From pv magazine United States

The United States International Trade Commission (USITC) released its decision on Section 201 tariffs on solar cells and modules, recommending a four-year extension of the solar tariff, with annual cuts of 0.25% Starting from February.

The Solar Energy Industries Association (SEIA) noted that the tariffs, imposed by President Trump in January 2018, had not boosted domestic manufacturing enough to meet U.S. solar demand. And it is this ability that is needed to help meet President Biden’s climate and energy goals. SEIA also pointed out that the tariffs also did not create jobs, instead leading to “significant” job losses.
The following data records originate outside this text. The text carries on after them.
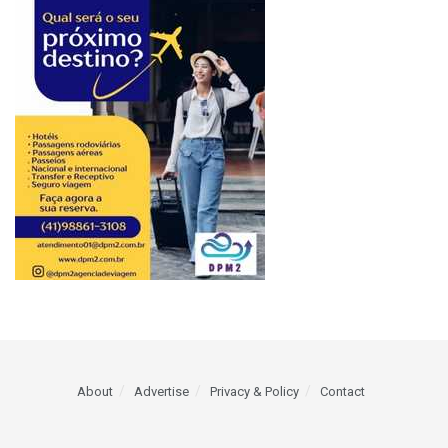
About
Advertise
Privacy & Policy
Contact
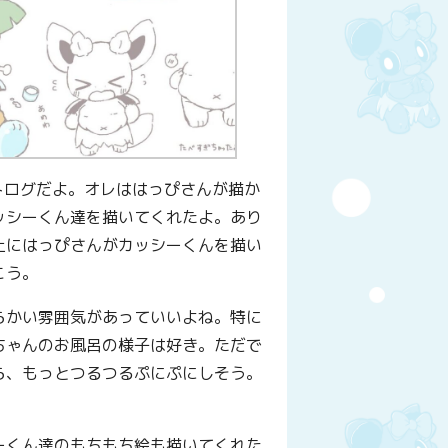
トログだよ。オレははっぴさんが描か
ッシーくん達を描いてくれたよ。あり
上にはっぴさんがカッシーくんを描い
こう。
らかい雰囲気があっていいよね。特に
ちゃんのお風呂の様子は好き。ただで
ら、もっとつるつるぷにぷにしそう。
ーくん達のもちもち絵も描いてくれた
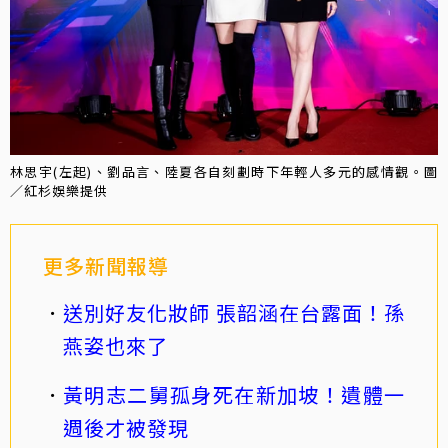
林思宇(左起)、劉品言、陸夏各自刻劃時下年輕人多元的感情觀。圖
／紅杉娛樂提供
更多新聞報導
送別好友化妝師 張韶涵在台露面！孫
燕姿也來了
黃明志二舅孤身死在新加坡！遺體一
週後才被發現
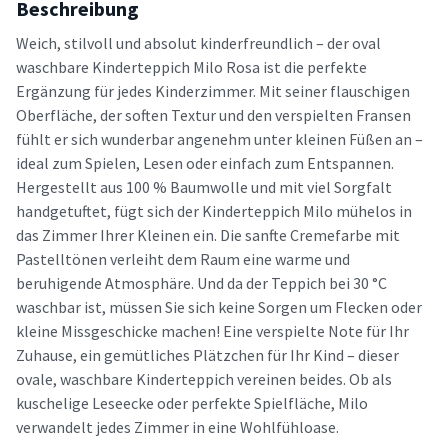
Beschreibung
Weich, stilvoll und absolut kinderfreundlich – der oval
waschbare Kinderteppich Milo Rosa ist die perfekte
Ergänzung für jedes Kinderzimmer. Mit seiner flauschigen
Oberfläche, der soften Textur und den verspielten Fransen
fühlt er sich wunderbar angenehm unter kleinen Füßen an –
ideal zum Spielen, Lesen oder einfach zum Entspannen.
Hergestellt aus 100 % Baumwolle und mit viel Sorgfalt
handgetuftet, fügt sich der Kinderteppich Milo mühelos in
das Zimmer Ihrer Kleinen ein. Die sanfte Cremefarbe mit
Pastelltönen verleiht dem Raum eine warme und
beruhigende Atmosphäre. Und da der Teppich bei 30 °C
waschbar ist, müssen Sie sich keine Sorgen um Flecken oder
kleine Missgeschicke machen! Eine verspielte Note für Ihr
Zuhause, ein gemütliches Plätzchen für Ihr Kind – dieser
ovale, waschbare Kinderteppich vereinen beides. Ob als
kuschelige Leseecke oder perfekte Spielfläche, Milo
verwandelt jedes Zimmer in eine Wohlfühloase.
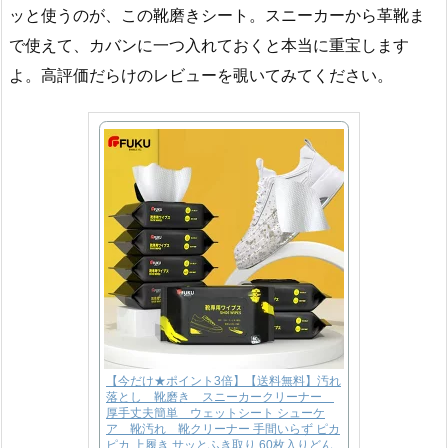
ッと使うのが、この靴磨きシート。スニーカーから革靴ま
で使えて、カバンに一つ入れておくと本当に重宝します
よ。高評価だらけのレビューを覗いてみてください。
【今だけ★ポイント3倍】【送料無料】汚れ
落とし 靴磨き スニーカークリーナー
厚手丈夫簡単 ウェットシート シューケ
ア 靴汚れ 靴クリーナー 手間いらず ピカ
ピカ 上履き サッとふき取り 60枚入りどん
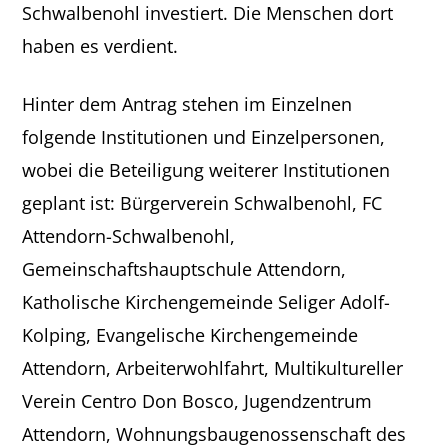
Schwalbenohl investiert. Die Menschen dort
haben es verdient.
Hinter dem Antrag stehen im Einzelnen
folgende Institutionen und Einzelpersonen,
wobei die Beteiligung weiterer Institutionen
geplant ist: Bürgerverein Schwalbenohl, FC
Attendorn-Schwalbenohl,
Gemeinschaftshauptschule Attendorn,
Katholische Kirchengemeinde Seliger Adolf-
Kolping, Evangelische Kirchengemeinde
Attendorn, Arbeiterwohlfahrt, Multikultureller
Verein Centro Don Bosco, Jugendzentrum
Attendorn, Wohnungsbaugenossenschaft des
SEIA Chief Executive Officer Abigail Ross Hopper commented on the proposal, stating that,years of tariffs have not jostled the needle enough to justify the USITC’s recommendation ”. Noting that President Biden has set out a “bold vision” to become a world leader in clean energy, “extending these tariffs will prevent us from achieving that vision,” Hopper said. She urged the president to adopt a policy to expand manufacturing in the United States and acknowledged that Senator Ossoff’s amendment to the Build Back Better law is what she considers “the first investment our country has made for. really spur domestic solar production after years of punitive import duties on the United States. companies. “

She implored the president not to make “the same mistake” as the previous administration. “It’s time to let these inefficient tariffs end and begin a new era of US leadership in clean energy,” Hopper concluded.

SEIA notes that since Section 201 tariffs were imposed in 2018, the U.S. solar industry has “missed” more than 62,000 jobs, $ 19 billion in private sector investment and more than 10 GW of deployment. solar. Hopper warned that the tariff extension “will exacerbate supply chain bottlenecks that are already strangling the US clean energy industry.”

The president will make a final decision on whether to extend or end tariffs, potentially increasing U.S. deployment of clean energy.